How painfully relevant this is! How many times the Holy Communion is banalized, how many times it is received without preparation, without being in a state of grace, without frequent and contrite confession, without interior silence, without proper attire, without awareness of what one is doing, touching the sacramental species without a shred of reverence after a distracted and frivolous procession… Then the soul becomes ill and imbecilic; that is, it cools, weakens, languishes, and becomes—contrary to what it seems to do—incapable of God.
And finally, «dormiunt multi». If we read it literally: there are too many Catholics of the sleeping Church, as Pius XII said. If we translate from the original Greek: “many die”… from communing! The Angelic Doctor also warned of this in his Sequence for Corpus Christi: «Sumunt boni, sumunt mali: sorte tamen inæquali, vitæ vel intéritus. Mors est malis, vita bonis: vide paris sumptiónis quam sit dispar exitus». The good receive it, the bad receive it: yet with unequal outcomes, life or destruction. Death for the bad, life for the good: see how different the end is from equal reception.
For that reason, this Bread of the children «non mittendus canibus»: is not to be given to dogs. And for that reason, the Apostle gives a recipe for life or death: «Probet autem seipsum homo». Let a man examine himself. Not to withdraw, but to approach well; not to flee from the Sacrament, but to dispose himself to receive it in truth.
Holy Thursday, the day of the institution of the Eucharist, calls for a worthy, conscious, adoring, and transformative Communion; to receive the Lord’s Body as what it is: an immense gift, a fire that purifies, a presence that converts and renews. Because to commune with the Lord is to enter into his Passion, to allow oneself to be affected by his surrender, to recognize him also in the neighbor.

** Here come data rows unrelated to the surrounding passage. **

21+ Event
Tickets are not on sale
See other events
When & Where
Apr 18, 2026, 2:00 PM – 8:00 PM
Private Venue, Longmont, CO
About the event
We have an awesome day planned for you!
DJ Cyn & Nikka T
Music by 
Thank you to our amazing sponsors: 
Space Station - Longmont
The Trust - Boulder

Beside the altar, silent, adoring, is the Virgin Mary. She, who gave flesh to the Word, is the first to understand what that «Hoc est corpus meum» means. She does not need to “discern” as we do: she knows, loves, adores. And she teaches us to commune. Not to receive the Bread of Life as something ordinary, forgetting the Apostle’s warning.
Not to be “weak, imbecilic, or sleeping”: so that our soul does not weaken and cool until it dies, but rather, nourished by this Sacrament, strengthens, purifies, and ignites itself. Because only one who discerns the Lord’s Body—in the altar, on the Cross, in the brethren, in the Catholic Church—truly participates in the Supper… and enters, with Christ, into the mystery of his surrender.